(TASK DATA Opens)

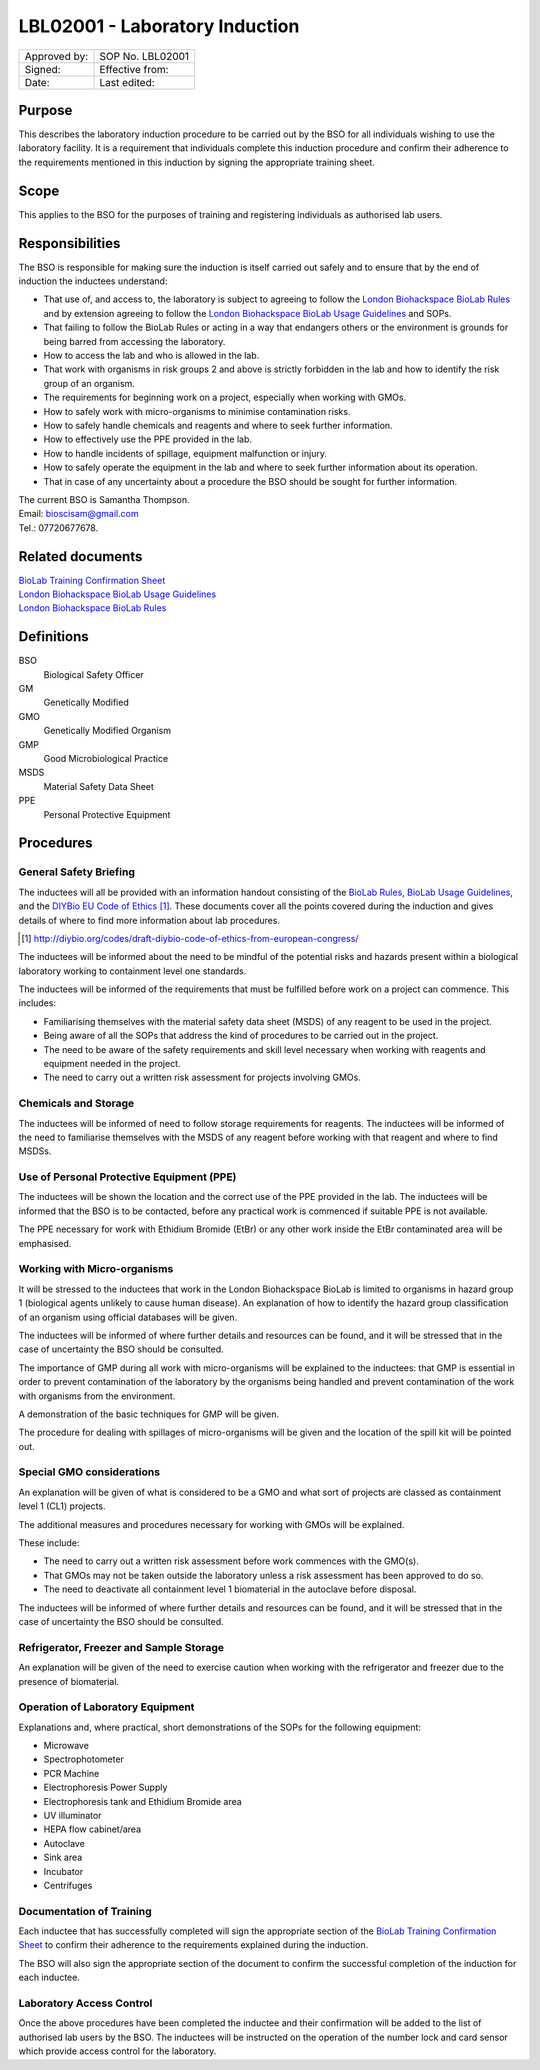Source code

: ===============================
LBL02001 - Laboratory Induction
===============================

+----------------+--------------------+
| Approved by:   | SOP No. LBL02001   |
+----------------+--------------------+
| Signed:        | Effective from:    |
+----------------+--------------------+
| Date:          | Last edited:       |
+----------------+--------------------+

Purpose
=======
This describes the laboratory induction procedure to be carried out by the BSO for all individuals wishing to use the laboratory facility. It is a requirement that individuals complete this induction procedure and confirm their adherence to the requirements mentioned in this induction by signing the appropriate training sheet.

Scope
=====
This applies to the BSO for the purposes of training and registering individuals as authorised lab users.

Responsibilities
================
The BSO is responsible for making sure the induction is itself carried out safely and to ensure that by the end of induction the inductees understand:

- That use of, and access to, the laboratory is subject to agreeing to follow the `London Biohackspace BioLab Rules <biolab-rules.rst>`__ and by extension agreeing to follow the `London Biohackspace BioLab Usage Guidelines <biolab-usage-guidelines.rst>`__ and SOPs.
- That failing to follow the BioLab Rules or acting in a way that endangers others or the environment is grounds for being barred from accessing the laboratory.
- How to access the lab and who is allowed in the lab.
- That work with organisms in risk groups 2 and above is strictly forbidden in the lab and how to identify the risk group of an organism.
- The requirements for beginning work on a project, especially when working with GMOs.
- How to safely work with micro-organisms to minimise contamination risks.
- How to safely handle chemicals and reagents and where to seek further information.
- How to effectively use the PPE provided in the lab.
- How to handle incidents of spillage, equipment malfunction or injury.
- How to safely operate the equipment in the lab and where to seek  further information about its operation.
- That in case of any uncertainty about a procedure the BSO should be sought for further information.

| The current BSO is Samantha Thompson.
| Email: bioscisam@gmail.com
| Tel.: 07720677678.

Related documents
=================
| `BioLab Training Confirmation Sheet <biolab-training-confirmation-sheet.rst>`__
| `London Biohackspace BioLab Usage Guidelines <biolab-usage-guidelines.rst>`__
| `London Biohackspace BioLab Rules <biolab-rules.rst>`__

Definitions
===========
BSO
  Biological Safety Officer
GM
  Genetically Modified
GMO
  Genetically Modified Organism
GMP
  Good Microbiological Practice
MSDS
  Material Safety Data Sheet
PPE
  Personal Protective Equipment

Procedures
==========

General Safety Briefing
-----------------------
The inductees will all be provided with an information handout consisting of the `BioLab Rules <biolab-rules.rst>`__, `BioLab Usage Guidelines <biolab-usage-guidelines.rst>`__, and the `DIYBio EU Code of Ethics <http://diybio.org/codes/draft-diybio-code-of-ethics-from-european-congress/>`__ [#]_. These documents cover all the points covered during the induction and gives details of where to find more information about lab procedures.

.. [#] http://diybio.org/codes/draft-diybio-code-of-ethics-from-european-congress/

The inductees will be informed about the need to be mindful of the potential risks and hazards present within a biological laboratory working to containment level one standards.

The inductees will be informed of the requirements that must be fulfilled before work on a project can commence. This includes:

- Familiarising themselves with the material safety data sheet (MSDS) of any reagent to be used in the project.
- Being aware of all the SOPs that address the kind of procedures to be carried out in the project.
- The need to be aware of the safety requirements and skill level necessary when working with reagents and equipment needed in the project.
- The need to carry out a written risk assessment for projects involving GMOs.

Chemicals and Storage
---------------------
The inductees will be informed of need to follow storage requirements for reagents. The inductees will be informed of the need to familiarise themselves with the MSDS of any reagent before working with that reagent and where to find MSDSs.

Use of Personal Protective Equipment (PPE)
------------------------------------------
The inductees will be shown the location and the correct use of the PPE provided in the lab. The inductees will be informed that the BSO is to be contacted, before any practical work is commenced if suitable PPE is not available.

The PPE necessary for work with Ethidium Bromide (EtBr) or any other work inside the EtBr contaminated area will be emphasised.

Working with Micro-organisms
----------------------------
It will be stressed to the inductees that work in the London Biohackspace BioLab is limited to organisms in hazard group 1 (biological agents unlikely to cause human disease). An explanation of how to identify the hazard group classification of an organism using official databases will be given. 

The inductees will be informed of where further details and resources can be found, and it will be stressed that in the case of uncertainty the BSO should be consulted.

The importance of GMP during all work with micro-organisms will be explained to the inductees: that GMP is essential in order to prevent contamination of the laboratory by the organisms being handled and prevent contamination of the work with organisms from the environment.

A demonstration of the basic techniques for GMP will be given.

The procedure for dealing with spillages of micro-organisms will be given and the location of the spill kit will be pointed out.

Special GMO considerations
--------------------------
An explanation will be given of what is considered to be a GMO and what sort of projects are classed as containment level 1 (CL1) projects. 

The additional measures and procedures necessary for working with GMOs will be explained.

These include:

- The need to carry out a written risk assessment before work commences with the GMO(s).
- That GMOs may not be taken outside the laboratory unless a risk assessment has been approved to do so.
- The need to deactivate all containment level 1 biomaterial in the autoclave before disposal.

The inductees will be informed of where further details and resources can be found, and it will be stressed that in the case of uncertainty the BSO should be consulted.

Refrigerator, Freezer and Sample Storage
----------------------------------------
An explanation will be given of the need to exercise caution when working with the refrigerator and freezer due to the presence of biomaterial.

Operation of Laboratory Equipment
---------------------------------
Explanations and, where practical, short demonstrations of the SOPs for the following equipment:

- Microwave
- Spectrophotometer
- PCR Machine
- Electrophoresis Power Supply
- Electrophoresis tank and Ethidium Bromide area
- UV illuminator
- HEPA flow cabinet/area
- Autoclave
- Sink area
- Incubator
- Centrifuges

Documentation of Training
-------------------------
Each inductee that has successfully completed will sign the appropriate section of the `BioLab Training Confirmation Sheet <biolab-training-confirmation-sheet>`__ to confirm their adherence to the requirements explained during the induction. 

The BSO will also sign the appropriate section of the document to confirm the successful completion of the induction for each inductee.

Laboratory Access Control
-------------------------
Once the above procedures have been completed the inductee and their confirmation will be added to the list of authorised lab users by the BSO. The inductees will be instructed on the operation of the number lock and card sensor which provide access control for the laboratory.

(TASK DATA Closes)

» **WHAT THE EXERCISE ASKS**: Only the lines from the top of the records through the line with "The BSO is responsible" belong in the copy; write them out exactly, leaving out pictures.

» **ANSWER AREA**:
Source code

: ===============================
LBL02001 - Laboratory Induction
===============================

+----------------+--------------------+
| Approved by:   | SOP No. LBL02001   |
+----------------+--------------------+
| Signed:        | Effective from:    |
+----------------+--------------------+
| Date:          | Last edited:       |
+----------------+--------------------+

Purpose
=======
This describes the laboratory induction procedure to be carried out by the BSO for all individuals wishing to use the laboratory facility. It is a requirement that individuals complete this induction procedure and confirm their adherence to the requirements mentioned in this induction by signing the appropriate training sheet.

Scope
=====
This applies to the BSO for the purposes of training and registering individuals as authorised lab users.

Responsibilities
================
The BSO is responsible for making sure the induction is itself carried out safely and to ensure that by the end of induction the inductees understand:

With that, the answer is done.